Continua, attraverso il Festival, la mia anabasi – movimento di risalita dalla costa verso la parte alta della città, che è iniziata a Palazzo Reale per poi proseguire al Rione Sanità fino a raggiungere la reggia di Capodimonte. Mi lascio alle spalle il mare, i vicoli, il caldo e penso che, se fossimo ad Atene, il giardino verso cui mi sto dirigendo sarebbe l’Acropoli. In una città greca come Napoli non è difficile immaginarlo. Nel cortile centrale della reggia è in scena Caligola di Albert Camus, una lettura interpretata da Vinicio Marchioni, che resta sul proscenio davanti al leggìo per quasi tutto lo spettacolo, mentre l’attrice Milena Mancini sullo sfondo, nel ruolo di Drusilla, dà voce attraverso i movimenti del corpo ai pensieri della mente tormentata di Caligola. Avvolta prima in un materiale leggero, che mostra nella sua duttilità le azioni ancora possibili dell’imperatore. Mano a mano la vediamo contorcersi in tessuti sempre più pesanti, come ad indicare che alla follia di Caligola non c’è più scampo. Presentato come uno studio e quindi ancora in fase di preparazione, questo spettacolo riesce perfettamente a dare corpo alla scrittura sinfonica di Camus, e riuscirebbe ancora meglio in quest’impresa se le voci fuori campo dei personaggi appartenessero a persone diverse, così il coro delle figure che ruotano attorno a Caligola avrebbe tutta la sua dinamicità e potenza scenica.
La mia anabasi trova il suo compimento in un punto ancora più alto della reggia, nella Fagianeria di Capodimonte. Assisto a Il dolore di prima, testo di Jo Lattari, regia di Mario Scandale. Una storia di famiglia, di incomunicabilità, che può essere riassunta dalla frase di Ennio Flaiano: «Oggi ho lasciato la mia famiglia perché ero stanco di sentirmi solo». Queste stesse parole potrebbe pronunciarle l’attrice Valentina Picello, che interpreta la figlia più piccola, che dopo anni dal suo trasferimento al nord, torna a casa per qualche giorno ed è costretta a fare i conti con i fantasmi del passato. Si trova così di fronte a quel “dolore di prima”, da cui non basta allontanarsi per eliminarne le tracce. Se l’idea dello spettacolo è convincente, tuttavia il risultato è artefatto. Gli attori sembrano muoversi con disagio in uno spazio scenico, che riflette la debolezza del testo, che ruota intorno al tema della famiglia, senza coglierne la drammaticità.

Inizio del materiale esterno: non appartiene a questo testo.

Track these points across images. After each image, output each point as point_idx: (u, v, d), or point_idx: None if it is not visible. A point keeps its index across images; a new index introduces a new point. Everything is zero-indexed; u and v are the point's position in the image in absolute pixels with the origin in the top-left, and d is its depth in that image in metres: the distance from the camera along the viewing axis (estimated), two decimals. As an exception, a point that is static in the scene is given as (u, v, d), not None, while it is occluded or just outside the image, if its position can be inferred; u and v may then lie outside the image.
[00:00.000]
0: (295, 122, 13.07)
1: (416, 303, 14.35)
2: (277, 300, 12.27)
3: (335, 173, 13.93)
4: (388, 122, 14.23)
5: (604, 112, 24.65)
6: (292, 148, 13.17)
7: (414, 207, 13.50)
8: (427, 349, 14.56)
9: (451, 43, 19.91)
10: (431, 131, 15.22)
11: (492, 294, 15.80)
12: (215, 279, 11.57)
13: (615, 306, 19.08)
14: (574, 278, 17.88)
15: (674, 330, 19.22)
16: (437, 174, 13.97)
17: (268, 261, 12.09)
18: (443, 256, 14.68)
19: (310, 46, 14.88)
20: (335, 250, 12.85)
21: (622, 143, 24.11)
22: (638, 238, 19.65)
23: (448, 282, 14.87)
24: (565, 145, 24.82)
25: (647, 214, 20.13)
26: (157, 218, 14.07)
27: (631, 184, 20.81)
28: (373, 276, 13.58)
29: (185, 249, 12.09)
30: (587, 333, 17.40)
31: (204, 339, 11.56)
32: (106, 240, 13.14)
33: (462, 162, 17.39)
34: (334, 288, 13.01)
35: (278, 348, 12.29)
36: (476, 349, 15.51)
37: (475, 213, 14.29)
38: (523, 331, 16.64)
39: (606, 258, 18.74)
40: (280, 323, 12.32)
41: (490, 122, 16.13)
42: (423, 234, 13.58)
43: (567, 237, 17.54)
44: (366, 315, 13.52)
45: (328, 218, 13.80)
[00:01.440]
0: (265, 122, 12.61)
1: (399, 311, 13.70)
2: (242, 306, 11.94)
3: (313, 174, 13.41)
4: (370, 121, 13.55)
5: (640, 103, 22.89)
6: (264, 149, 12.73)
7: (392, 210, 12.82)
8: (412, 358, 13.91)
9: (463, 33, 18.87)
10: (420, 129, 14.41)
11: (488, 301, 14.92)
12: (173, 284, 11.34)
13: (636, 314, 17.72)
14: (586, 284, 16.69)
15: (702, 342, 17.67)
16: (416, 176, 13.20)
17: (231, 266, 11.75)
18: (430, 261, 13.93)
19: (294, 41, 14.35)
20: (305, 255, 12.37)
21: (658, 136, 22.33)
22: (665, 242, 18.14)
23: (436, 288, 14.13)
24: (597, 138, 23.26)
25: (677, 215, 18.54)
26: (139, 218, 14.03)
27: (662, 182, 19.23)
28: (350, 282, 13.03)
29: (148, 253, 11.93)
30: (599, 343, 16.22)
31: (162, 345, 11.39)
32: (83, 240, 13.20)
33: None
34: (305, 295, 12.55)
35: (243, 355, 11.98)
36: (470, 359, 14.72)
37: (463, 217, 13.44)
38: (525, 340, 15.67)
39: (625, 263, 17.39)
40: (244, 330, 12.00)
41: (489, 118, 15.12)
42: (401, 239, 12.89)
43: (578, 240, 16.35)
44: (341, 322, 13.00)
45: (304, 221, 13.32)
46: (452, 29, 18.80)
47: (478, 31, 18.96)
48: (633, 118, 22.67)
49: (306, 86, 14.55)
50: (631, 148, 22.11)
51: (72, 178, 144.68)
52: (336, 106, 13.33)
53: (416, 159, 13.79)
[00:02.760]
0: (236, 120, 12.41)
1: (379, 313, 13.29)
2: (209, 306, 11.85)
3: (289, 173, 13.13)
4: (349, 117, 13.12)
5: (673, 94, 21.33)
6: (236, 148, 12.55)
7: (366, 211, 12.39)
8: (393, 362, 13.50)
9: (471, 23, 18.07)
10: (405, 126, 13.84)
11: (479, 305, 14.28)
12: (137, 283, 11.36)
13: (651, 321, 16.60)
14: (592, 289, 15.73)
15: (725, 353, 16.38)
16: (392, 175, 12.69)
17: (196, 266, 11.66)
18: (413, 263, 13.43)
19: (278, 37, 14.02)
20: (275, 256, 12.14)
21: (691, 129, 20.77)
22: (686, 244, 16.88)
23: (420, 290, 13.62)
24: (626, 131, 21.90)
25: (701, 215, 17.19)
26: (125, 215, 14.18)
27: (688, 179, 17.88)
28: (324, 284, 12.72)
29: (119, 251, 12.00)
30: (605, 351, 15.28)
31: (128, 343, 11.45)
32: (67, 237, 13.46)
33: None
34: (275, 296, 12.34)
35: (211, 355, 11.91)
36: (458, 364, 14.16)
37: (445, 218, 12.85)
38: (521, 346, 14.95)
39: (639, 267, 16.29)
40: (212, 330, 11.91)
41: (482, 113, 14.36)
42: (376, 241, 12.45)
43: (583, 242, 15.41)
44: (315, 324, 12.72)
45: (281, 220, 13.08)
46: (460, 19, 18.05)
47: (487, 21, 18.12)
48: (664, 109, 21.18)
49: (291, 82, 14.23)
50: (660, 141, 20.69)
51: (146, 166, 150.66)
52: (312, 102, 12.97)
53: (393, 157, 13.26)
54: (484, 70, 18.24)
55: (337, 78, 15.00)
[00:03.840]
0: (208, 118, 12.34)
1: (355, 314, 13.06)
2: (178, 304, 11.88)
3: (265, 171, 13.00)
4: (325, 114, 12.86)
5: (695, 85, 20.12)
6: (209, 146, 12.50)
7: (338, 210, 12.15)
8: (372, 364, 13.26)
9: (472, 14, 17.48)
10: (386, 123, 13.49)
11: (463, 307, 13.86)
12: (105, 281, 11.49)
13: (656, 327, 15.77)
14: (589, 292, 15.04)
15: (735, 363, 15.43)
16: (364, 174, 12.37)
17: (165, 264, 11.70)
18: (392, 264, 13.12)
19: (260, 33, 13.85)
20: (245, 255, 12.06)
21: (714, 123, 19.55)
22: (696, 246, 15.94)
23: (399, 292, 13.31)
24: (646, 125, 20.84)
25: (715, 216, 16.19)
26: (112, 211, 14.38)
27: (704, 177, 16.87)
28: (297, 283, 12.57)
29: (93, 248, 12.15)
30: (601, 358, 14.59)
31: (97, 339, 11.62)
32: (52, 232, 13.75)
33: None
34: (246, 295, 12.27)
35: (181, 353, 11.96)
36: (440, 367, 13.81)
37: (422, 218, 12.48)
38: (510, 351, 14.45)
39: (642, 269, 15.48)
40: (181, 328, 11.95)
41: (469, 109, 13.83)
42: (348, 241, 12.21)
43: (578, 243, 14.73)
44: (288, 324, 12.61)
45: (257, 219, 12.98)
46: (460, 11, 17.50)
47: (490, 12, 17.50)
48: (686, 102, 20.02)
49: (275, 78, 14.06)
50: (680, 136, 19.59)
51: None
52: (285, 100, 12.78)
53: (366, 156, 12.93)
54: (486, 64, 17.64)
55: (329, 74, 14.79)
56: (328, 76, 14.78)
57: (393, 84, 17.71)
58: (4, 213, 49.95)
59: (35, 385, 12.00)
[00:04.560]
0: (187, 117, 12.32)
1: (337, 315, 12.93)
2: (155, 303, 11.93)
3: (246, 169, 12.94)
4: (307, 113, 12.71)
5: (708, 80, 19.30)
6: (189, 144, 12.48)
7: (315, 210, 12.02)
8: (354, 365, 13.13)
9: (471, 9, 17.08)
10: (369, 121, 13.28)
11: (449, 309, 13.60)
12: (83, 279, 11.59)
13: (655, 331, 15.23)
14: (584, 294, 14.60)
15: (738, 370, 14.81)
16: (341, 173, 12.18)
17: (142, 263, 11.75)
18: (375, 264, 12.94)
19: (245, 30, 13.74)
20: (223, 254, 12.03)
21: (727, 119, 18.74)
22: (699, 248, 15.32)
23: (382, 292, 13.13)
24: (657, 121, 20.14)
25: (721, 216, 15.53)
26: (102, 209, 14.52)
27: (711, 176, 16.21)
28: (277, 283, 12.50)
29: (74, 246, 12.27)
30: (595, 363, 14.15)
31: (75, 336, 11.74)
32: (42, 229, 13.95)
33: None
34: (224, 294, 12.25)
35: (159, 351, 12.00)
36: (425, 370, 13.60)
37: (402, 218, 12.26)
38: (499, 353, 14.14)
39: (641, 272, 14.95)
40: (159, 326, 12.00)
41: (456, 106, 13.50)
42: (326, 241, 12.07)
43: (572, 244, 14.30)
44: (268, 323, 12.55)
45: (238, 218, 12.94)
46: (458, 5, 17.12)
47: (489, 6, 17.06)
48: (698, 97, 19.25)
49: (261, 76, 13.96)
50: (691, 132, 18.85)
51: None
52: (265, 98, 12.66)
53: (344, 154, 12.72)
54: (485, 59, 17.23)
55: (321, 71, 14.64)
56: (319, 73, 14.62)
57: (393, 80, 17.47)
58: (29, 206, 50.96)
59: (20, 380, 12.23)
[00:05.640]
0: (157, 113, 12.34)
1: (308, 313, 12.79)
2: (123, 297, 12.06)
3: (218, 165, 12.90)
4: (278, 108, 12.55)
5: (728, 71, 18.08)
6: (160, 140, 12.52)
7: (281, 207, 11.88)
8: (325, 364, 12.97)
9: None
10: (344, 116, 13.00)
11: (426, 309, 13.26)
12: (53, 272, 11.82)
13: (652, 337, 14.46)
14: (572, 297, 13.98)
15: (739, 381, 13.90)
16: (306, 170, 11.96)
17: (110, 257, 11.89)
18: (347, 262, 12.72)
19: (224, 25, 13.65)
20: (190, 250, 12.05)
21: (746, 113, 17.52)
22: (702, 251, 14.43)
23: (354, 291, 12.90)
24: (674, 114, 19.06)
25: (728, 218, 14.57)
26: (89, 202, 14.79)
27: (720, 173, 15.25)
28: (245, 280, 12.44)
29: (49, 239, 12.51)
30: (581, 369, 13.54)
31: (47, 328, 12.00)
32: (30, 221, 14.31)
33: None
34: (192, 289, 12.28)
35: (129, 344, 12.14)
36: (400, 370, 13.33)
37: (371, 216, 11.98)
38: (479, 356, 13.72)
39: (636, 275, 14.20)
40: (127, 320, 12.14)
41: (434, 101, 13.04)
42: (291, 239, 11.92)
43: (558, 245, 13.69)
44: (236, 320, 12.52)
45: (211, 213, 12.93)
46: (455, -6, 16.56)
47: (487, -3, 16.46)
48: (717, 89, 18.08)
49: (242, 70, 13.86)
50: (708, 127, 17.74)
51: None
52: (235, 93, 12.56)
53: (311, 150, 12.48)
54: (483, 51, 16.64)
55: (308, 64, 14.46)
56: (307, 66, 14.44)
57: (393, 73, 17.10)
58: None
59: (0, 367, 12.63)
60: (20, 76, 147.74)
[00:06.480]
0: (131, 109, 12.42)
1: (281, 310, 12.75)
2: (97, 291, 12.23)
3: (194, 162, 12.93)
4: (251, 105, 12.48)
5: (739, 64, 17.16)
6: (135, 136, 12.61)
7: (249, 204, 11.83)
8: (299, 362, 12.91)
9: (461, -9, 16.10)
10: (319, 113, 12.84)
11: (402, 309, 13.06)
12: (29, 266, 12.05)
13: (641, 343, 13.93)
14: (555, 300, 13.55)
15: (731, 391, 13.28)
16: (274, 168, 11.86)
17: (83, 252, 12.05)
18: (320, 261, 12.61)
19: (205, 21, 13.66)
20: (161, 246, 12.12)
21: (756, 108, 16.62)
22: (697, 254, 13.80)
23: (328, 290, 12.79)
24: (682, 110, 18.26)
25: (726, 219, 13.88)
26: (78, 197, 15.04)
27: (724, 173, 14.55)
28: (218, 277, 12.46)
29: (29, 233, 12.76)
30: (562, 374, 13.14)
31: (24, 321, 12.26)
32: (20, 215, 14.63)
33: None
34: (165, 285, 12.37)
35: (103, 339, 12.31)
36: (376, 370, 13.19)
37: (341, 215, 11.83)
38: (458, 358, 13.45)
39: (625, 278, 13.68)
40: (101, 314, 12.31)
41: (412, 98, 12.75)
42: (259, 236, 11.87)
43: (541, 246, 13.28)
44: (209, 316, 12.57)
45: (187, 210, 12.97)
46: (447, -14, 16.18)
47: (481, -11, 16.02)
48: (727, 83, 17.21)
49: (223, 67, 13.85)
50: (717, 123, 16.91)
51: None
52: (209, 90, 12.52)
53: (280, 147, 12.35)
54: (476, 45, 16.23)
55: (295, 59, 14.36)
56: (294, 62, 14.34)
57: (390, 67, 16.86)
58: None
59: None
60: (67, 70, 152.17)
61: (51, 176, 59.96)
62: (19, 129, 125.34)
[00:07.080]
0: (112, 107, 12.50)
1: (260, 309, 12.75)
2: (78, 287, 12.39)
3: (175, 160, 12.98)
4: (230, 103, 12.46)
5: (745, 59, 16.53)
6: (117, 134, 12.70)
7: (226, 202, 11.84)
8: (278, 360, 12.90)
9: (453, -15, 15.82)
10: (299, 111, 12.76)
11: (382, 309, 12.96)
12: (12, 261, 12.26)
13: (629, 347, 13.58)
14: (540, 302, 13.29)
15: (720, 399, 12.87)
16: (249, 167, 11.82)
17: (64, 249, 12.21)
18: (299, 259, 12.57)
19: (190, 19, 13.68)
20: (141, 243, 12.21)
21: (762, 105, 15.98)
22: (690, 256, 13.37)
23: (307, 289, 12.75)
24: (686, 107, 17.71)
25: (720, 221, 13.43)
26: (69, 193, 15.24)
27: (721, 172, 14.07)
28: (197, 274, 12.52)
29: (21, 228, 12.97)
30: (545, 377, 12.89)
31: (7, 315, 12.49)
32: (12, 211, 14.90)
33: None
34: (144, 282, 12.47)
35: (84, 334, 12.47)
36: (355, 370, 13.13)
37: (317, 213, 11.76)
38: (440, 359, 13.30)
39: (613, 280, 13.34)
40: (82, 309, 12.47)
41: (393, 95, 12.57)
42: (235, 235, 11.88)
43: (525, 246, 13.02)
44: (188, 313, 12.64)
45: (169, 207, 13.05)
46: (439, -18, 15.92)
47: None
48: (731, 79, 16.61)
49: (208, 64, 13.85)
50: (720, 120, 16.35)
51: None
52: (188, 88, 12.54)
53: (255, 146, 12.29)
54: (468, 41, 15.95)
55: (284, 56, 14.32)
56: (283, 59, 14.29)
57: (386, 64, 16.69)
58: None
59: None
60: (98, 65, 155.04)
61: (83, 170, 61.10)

Nella mia catabasi – discesa verso il porto – mi attorciglio su me stessa come l’attrice Milena Mancini nei tessuti dei suoi abiti nel Caligola, e ho la sensazione che le immagini di questi giorni, proprio come la pellicola di un film, si riavvolgano su se stesse, cominciando così a farsi strada nella mia memoria. Dopo essermi purificata nell’acropoli della città, attraverso la catarsi del teatro, come Socrate sente il bisogno di scendere al Pireo per tornare all’anima pulsante di Atene, così anch’io torno a respirare l’aria del mare lungo il porto.